Is it right to kill animals for sustenance when plant-based alternatives exist? Is it right to participate in a system that breeds living things at an industrial scale only to eventually slaughter them? The cruelty inherent in the meat business is well-documented. There is much evidence as well now to prove how the industry has contributed to the degradation of the environment and the climate crisis.

It appears the moral case for giving up meat is a clear-cut one. But I have been unable to. Perhaps I am morally frail.

Such debates will end soon, a friend posited a few days ago. He pointed to developments in labs around the world, including in India, where artificial or synthetic meat has been in the works for a few years.

Technicians take muscle and tissue samples from an animal and work on it to bulk it up until it resembles real meat. The outcomes of their work have started hitting shelves and could soon be part of the mainstream. Such produce is also called Clean Meat because there is no animal slaughter involved, and it does not damage the environment.

An early sample of clean meat was presented to American journalists in 2013. Back then, it was horribly expensive, at $300,000 for a burger patty. Since then, the technology has improved exponentially, production costs have declined dramatically, and it is now an affordable proposition. Most reviews have it that clean meat tastes good as well.

That is why private equity investors are chasing entrepreneurs who in turn are at work trying to build synthetic-meat companies. They believe there are many people like me who feel conflicted and would switch to these alternatives if they were made available. It sounds like a no-brainer. But it isn’t.

I grew up eating meat and the thought of giving it up has been on my mind for ethical reasons. But what about people who grew up in vegetarian homes? How might they feel about synthetic meat? To find out, I ran a poll on Twitter. The results had me stumped.

Half the respondents (I asked that only vegetarians respond) said they wouldn’t even consider eating synthetic meat. A little over a quarter were enthusiastic about the idea; the rest hadn’t thought about it and couldn’t decide one way or another.

What explained the majority’s unwillingness? The answers sit across a spectrum. Those who subscribed to a religion such as Jainism, for instance, said that eating broccoli and even imagining that it was chicken was considered sinful. Synthetic meat was therefore taboo.

An atheist who grew up on vegetarian food said to him it wasn’t about ethics. The idea of consuming anything that resembled meat felt abhorrent. He even gave up experiments with soya chunks for this reason.

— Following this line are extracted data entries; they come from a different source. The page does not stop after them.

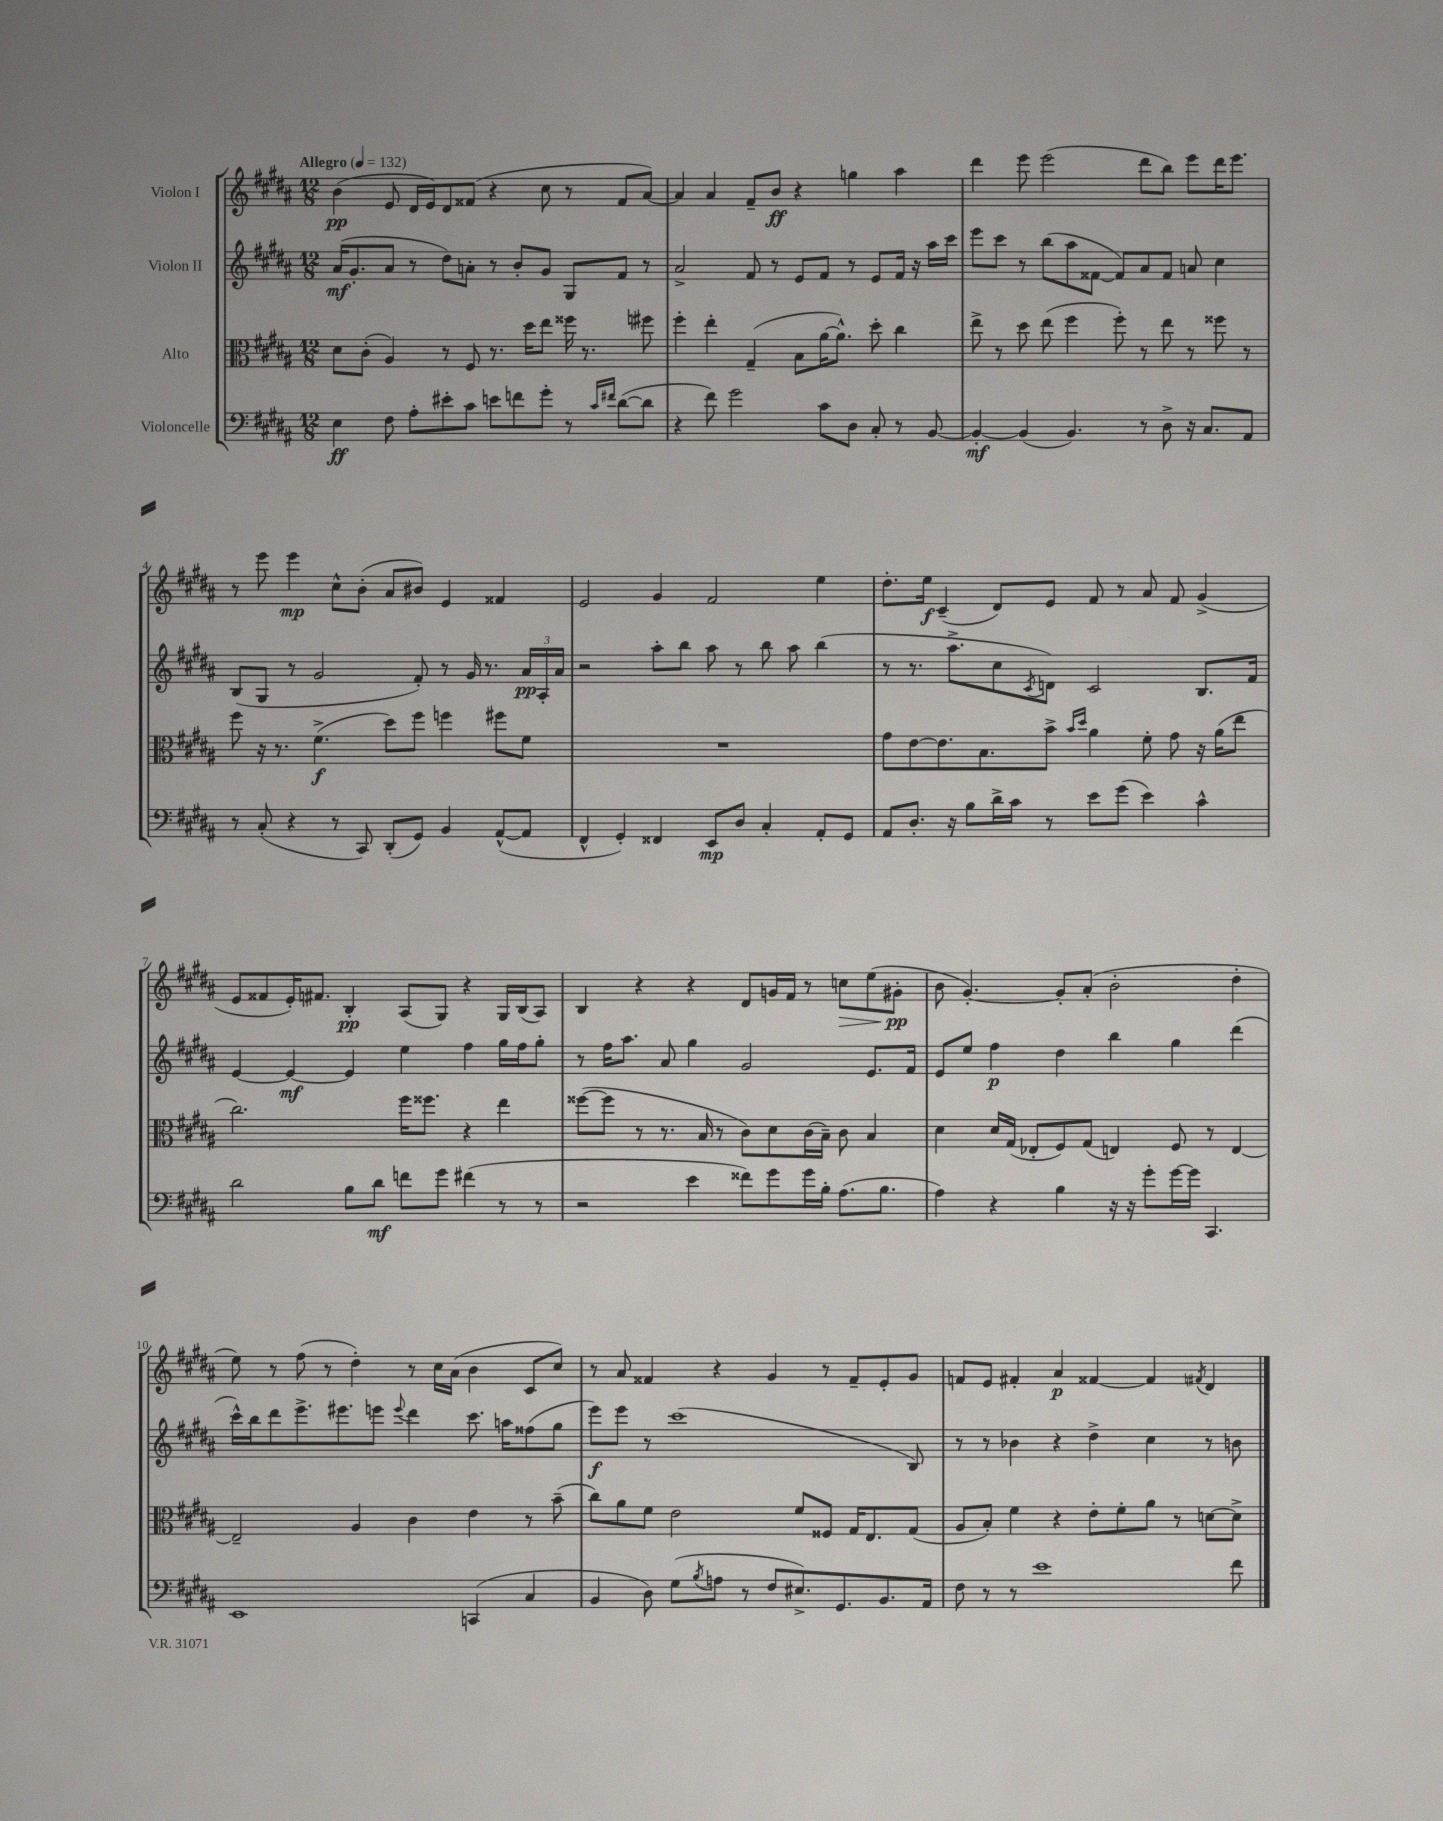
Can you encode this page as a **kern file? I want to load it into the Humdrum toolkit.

**kern	**kern	**kern	**kern
*staff4	*staff3	*staff2	*staff1
*clefF4	*clefC3	*clefG2	*clefG2
*k[f#c#g#d#a#]	*k[f#c#g#d#a#]	*k[f#c#g#d#a#]	*k[f#c#g#d#a#]
*M12/8	*M12/8	*M12/8	*M12/8
*MM132	*MM132	*MM132	*MM132
4E	8d#	(16a#	(4b
.	.	8.g#'	.
.	(8c#'	.	.
8F#	4A#)	8a#	8e
8A#'	.	8r	16d#
.	.	.	16e)
8e#'	8r	8dd#)	8d#
8c#	8F#	8a'	(8f##
8e	8.r	8r	4r
8f	.	8b'	.
.	16dd#	.	.
8g#'	8ee	8g#	8cc#
8r	16ff##	8G#	8r
.	8.r	.	.
16qqc#	.	.	.
16qqf#	.	.	.
([8d#	.	8f#	8f##
8d#]	8ff#	8r	[8a#)
=	=	=	=
4r	4ff#'	2a#^	4a#]
8f#)	4ee'	.	4a#
2g#	.	.	.
.	(4G#~	8f#	8f#~
.	.	8r	8b
.	8B	8e	4r
8c#	[16a#	8f#	.
.	8.a#^^])	.	.
8D#	.	8r	4gg
8C#'	8dd#'	8e	.
8r	4cc#	16f#	4aa#
.	.	16r	.
[8BB	.	16aa#	.
.	.	16ccc#	.
=	=	=	=
4BB'_	8ee^	8eee	4ddd#
.	8r	8ccc#	.
(4BB]	8dd#	8r	8eee
.	(8ee	(8bb	(2eee
4.BB)	4ff#	8aa#	.
.	.	[8f##	.
.	8ff#')	8f##])	.
8r	8r	8a#	8ddd#
8D#^	8ee	8f##	8bb)
16r	8r	8a	8eee
8.C#	.	.	.
.	8ff##	4cc#	16ddd#
.	.	.	8.eee
8AA#	8r	.	.
=	=	=	=
8r	8ff#	(8B	8r
(8C#'	16r	8G#	8eee
.	8.r	.	.
4r	.	8r	4eee
.	(4.f#^	2g#	.
8r	.	.	8cc#^^
8CC#)	.	.	(8b'
(8DD#'	8dd#)	.	8a#
8GG#)	8ff#	8f#')	8b#)
4BB	4ff	8r	4e
.	.	16g#	.
.	.	8.r	.
([8AA#^^	8ff#	.	4f##
8AA#]	8f#	24a#	.
.	.	24A#'	.
.	.	24a#	.
=	=	=	=
4FF#^^	1.r	2r	2e
4GG#')	.	.	.
4FF##	.	8aa#'	4g#
.	.	8bb	.
8EE	.	8aa#	2f#
8D#	.	8r	.
4C#'	.	8bb	.
.	.	8aa#	.
8AA#'	.	(4bb	4ee
8GG#	.	.	.
=	=	=	=
8AA#	8g#	8r	8.dd#'
8.D#'	[8e	8.r	.
.	.	.	16ee
.	8.e]	.	(4c#~
16r	.	8.aa#^	.
8B	.	.	.
.	8.B	.	.
16d#^	.	8cc#	8d#)
16c#	.	.	.
.	.	8qc#	.
8r	8b^	8d)	8e
.	16qqb	.	.
.	16qqdd#	.	.
8e	4a#	2c#	8f#
(8g#	.	.	8r
4e)	8f#'	.	8a#
.	8g#	.	8f#
4c#^^	16r	8.B	(4g#^
.	(16a#	.	.
.	8ee	.	.
.	.	16f#	.
=	=	=	=
2d#	2.cc#)	[4e	8e
.	.	.	8f##
.	.	4e_	16e')
.	.	.	8.f#
8B	.	4e]	4B'
8d#	.	.	.
8f	16ff#	4ee	(8A#
.	8.ff##	.	.
8g#	.	.	8G#)
(4f#	4r	4ff#	4r
8r	4ee	16gg#	16G#
.	.	16ff#	(16B
8r	.	8gg#'	8A#)
=	=	=	=
2r	([8ff##	8r	4B
.	8ff##]	16ff#	.
.	.	8.aa#	.
.	8r	.	4r
.	8.r	8a#	.
4e	.	4gg#	4r
.	16B	.	.
.	8r	.	.
8f##)	8c#)	2g#	8d#
8g#	8d#	.	16g
.	.	.	16f#
16g#	(16c#	.	8r
16B'	16B~)	.	.
(8.A#	8c#	.	8cc
.	4B	8.e	(8ee
8.B	.	.	.
.	.	.	8g#'
.	.	16f#	.
=	=	=	=
4A#)	4d#	8e	8b
.	.	8ee	[4.g#')
4r	16d#	4ff#	.
.	(16G#	.	.
.	8E-'	.	.
4B	8F#)	4dd#	8g#']
.	(8G#	.	(8a#'
16r	4E)	4bb	2b'
16r	.	.	.
8g#'	.	.	.
[16g#	8F#	4gg#	.
16g#]	.	.	.
4.CC#	8r	.	.
.	[4E	(4ddd#	4dd#'
=	=	=	=
1EE	2E~]	16ccc#^^)	8ee)
.	.	16bb	.
.	.	8ddd#	8r
.	.	8.eee^	(8ff#
.	.	.	8r
.	.	8.eee#	.
.	4A#	.	4dd#')
.	.	8eee	.
.	.	8qqeee	.
.	4c#	4ddd#	8r
.	.	.	16cc#
.	.	.	(16a#
(4CC	4e	8.ccc#	4b
.	.	16aa	.
4C#	8r	(8ff##	8c#
.	(8b~	8gg#	8cc#)
=	=	=	=
4BB	8cc#)	8eee)	8r
.	8a#	8eee	8a#
8D#)	8f#	8r	4f##
(8G#	2e	(1ccc#	.
8qB	.	.	.
8A	.	.	4r
8r	.	.	.
8F#	.	.	4g#
8.E#^)	8f#	.	.
.	8F##	.	8r
8.GG#	.	.	.
.	16G#	.	8f##~
.	8.E	.	.
8.BB	.	.	8e'
.	(8G#	8B)	8g#
16AA#	.	.	.
=	=	=	=
8F#	8A#	8r	8f
8r	8B')	8r	8e
8r	4f#	4b-	4f#'
1e	.	.	.
.	4r	4r	4a#
.	8e'	4dd#^	[4f##
.	8f#'	.	.
.	8a#	4cc#	4f##]
.	8r	.	.
.	.	.	8qf#
.	[8d	8r	4d#
8f#	8d^]	8b	.
==	==	==	==
*-	*-	*-	*-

I decided to dig a little deeper and came across some interesting ethical conundrums in a 2014 paper titled The Ethics of Producing In Vitro Meat, by biomedical ethicists G Owen Schaefer and Julian Savulescu, published that year in the Journal of Applied Philosophy.

If we are to think of synthetic meat as not really meat at all, they argue, then what’s to keep us from adopting synthetic cannibalism? Human flesh could be created in a lab, for consumption, never harming an actual person. An entire market might emerge for synthetic human flesh. Where and how would we draw the line?

One way to begin would be to wrestle with one’s consciences and face what it takes to keep us alive, healthy, and well-stocked with happy meals. There is cruelty to animals and indeed to humans inherent across the food business, from its treatment of service staff to the terms of employment enforced on fast-food and now delivery-app employees. There is plenty of cruelty inherent in most of the systems required to maintain our lifestyles.

Why assume that answers may emerge from labs? Perhaps we may do well to take a long, hard look at how we live, how we treat one another in all aspects of our lives, and begin by wrestling with our own frailties.